What is “lex mercatoria”? How can it be used in the settlement of international commercial disputes? What are its strengths and weaknesses in this role?

The term lex mercatoria is derived from the Latin to mean “merchants’ law”.[1] From a historical perspective, the lex mercatoria was established in order to regulate the business dealings of merchants in particular places, such as markets, fairs, and sea ports.[2] The distinguishing factors of the lex mercatoria from standard local and international laws are fundamental. Firstly, the rules were and remain transnational, meaning that they are not limited by the boundaries sketched out by geographical maps and legal jurisdictions.[3] However, like the codification of the common law in England which continued to pick up pace after the Norman Conquest and the Battle of Hastings and was derived by a collection of the local laws,[4] the lex mercatoria was derived by considering the established rules through which merchants operated.[5] A further difference from the national and local laws is the fact that these rules were derived out of equitable fairness as opposed to principle.[6] The advantage of such a process in business transactions being the comparative rapid speed with which these laws were administered.[7]

It is argued that the need for the lex mercatoria has grown with globalisation as countries are no longer as discrete as they once were.[8] It is now very common for business transactions to involve parties from different countries, and when there are parties from different countries the disputes that can often arise can lead to an internal dispute as to which of the respective countries’ laws should apply. The use of the lex mercatoria can be a good way of circumventing the possibility of such disputes and can also remove concerns of not knowing and understanding the intricacies of the laws of the other jurisdictions. The other advantage of the lex mercatoria is that it can work well to remove undesirable elements of different national laws which some transactions many find unattractive – therefore the use of the lex mercatoria can make a business transaction more attractive.[9] Equally, the business will find arbitration using the lex mercatoria more attractive as it is generally cheaper than standard litigation.

But is the lex mercatoria enforceable in a national court? The New York Convention on Arbitration allows national courts to review decisions to turn to arbitration and there is a discretion to not allow them to be enforced. This adds a level of uncertainty as parties may fear that their arbitration decision may be reviewed and this can make the use of the lex mercatoria somewhat less attractive.
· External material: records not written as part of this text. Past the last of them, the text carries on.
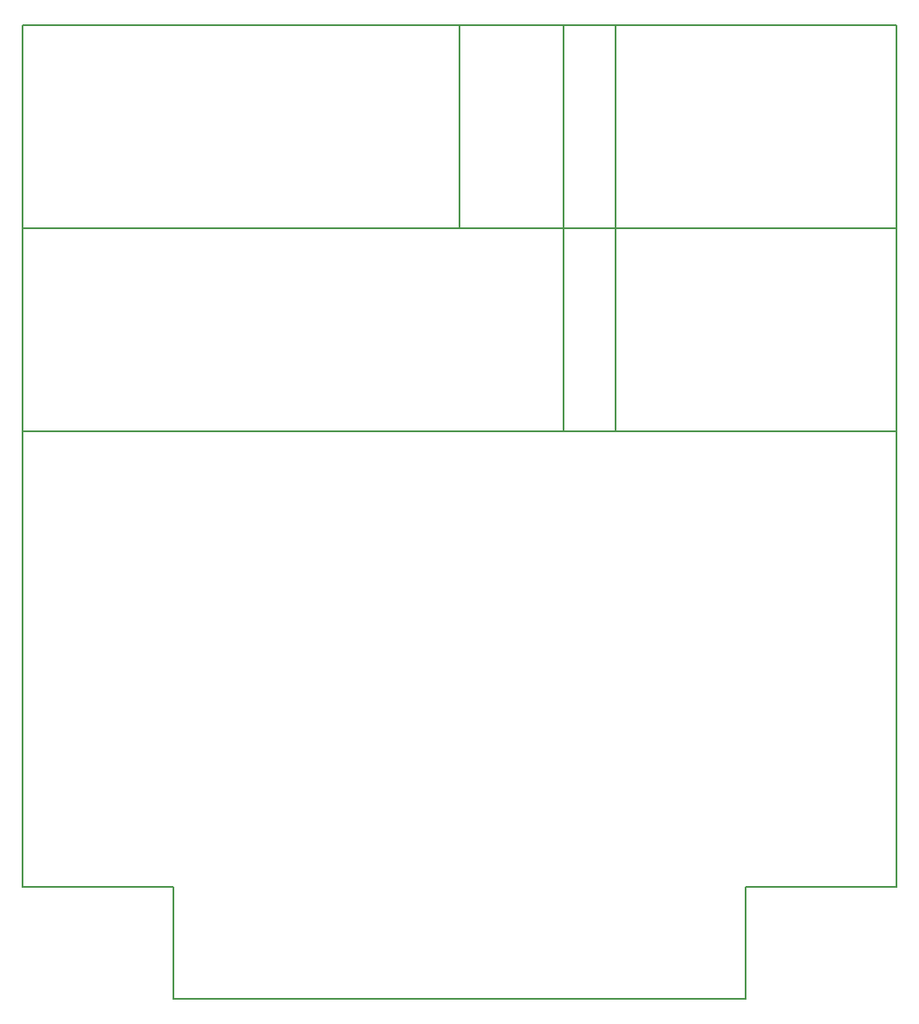
<source format=gbr>
G04 #@! TF.FileFunction,Profile,NP*
%FSLAX46Y46*%
G04 Gerber Fmt 4.6, Leading zero omitted, Abs format (unit mm)*
G04 Created by KiCad (PCBNEW 4.0.7) date 05/06/18 19:17:33*
%MOMM*%
%LPD*%
G01*
G04 APERTURE LIST*
%ADD10C,0.100000*%
%ADD11C,0.150000*%
G04 APERTURE END LIST*
D10*
D11*
X154940000Y-86360000D02*
X154940000Y-46736000D01*
X149860000Y-86360000D02*
X149860000Y-46736000D01*
X139700000Y-46736000D02*
X139700000Y-66548000D01*
X97028000Y-86360000D02*
X182372000Y-86360000D01*
X97028000Y-66548000D02*
X182372000Y-66548000D01*
X167640000Y-141732000D02*
X167640000Y-130810000D01*
X111760000Y-141732000D02*
X167640000Y-141732000D01*
X111760000Y-130810000D02*
X111760000Y-141732000D01*
X97028000Y-130810000D02*
X111760000Y-130810000D01*
X97028000Y-46736000D02*
X97028000Y-130810000D01*
X182372000Y-46736000D02*
X97028000Y-46736000D01*
X182372000Y-130810000D02*
X182372000Y-46736000D01*
X167640000Y-130810000D02*
X182372000Y-130810000D01*
M02*

</source>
However, there is a final advantage to mention. As mentioned, the use of equity and fairness as opposed to precedent in relation the lex mercatoria means that the arbitrators are not confined to the contours of precedent which can hinder needed business development within the law. However, given the above concern in relation to the New York Convention, one can be forgiven for questing just how flexible arbitration really is.

In sum, the flexibility and ease of the lex mercatoria is attractive to businesses, but enforcement in national courts needs strengthening.

[1] Mads Henry Andenæs and Camilla Baasch Andersen, Theory and Practice of Harmonisation, (Edward Elgar Publishing, 2012), 394.
[2] Harold Berman and Colin Kaufman, ‘The Law of International Commercial Transactions (Lex mercatoria)’ (1978) 19(1) Harvard International Law Journal 221, 225.
[3] Ibid.
[4] Richard Schaffer, et al. International Business Law and Its Environment, (Cengage Learning, 2009), 76.
[5] Berman, H. and Colin, K. fn.2, 225.
[6] Ibid.
[7] Ibid.
[8] Fn.1, 393.
[9] Ole Lando, ‘The Lex mercatoria in International Commercial Arbitration’ (1985) 34(4) I.C.L.Q. 747, 748.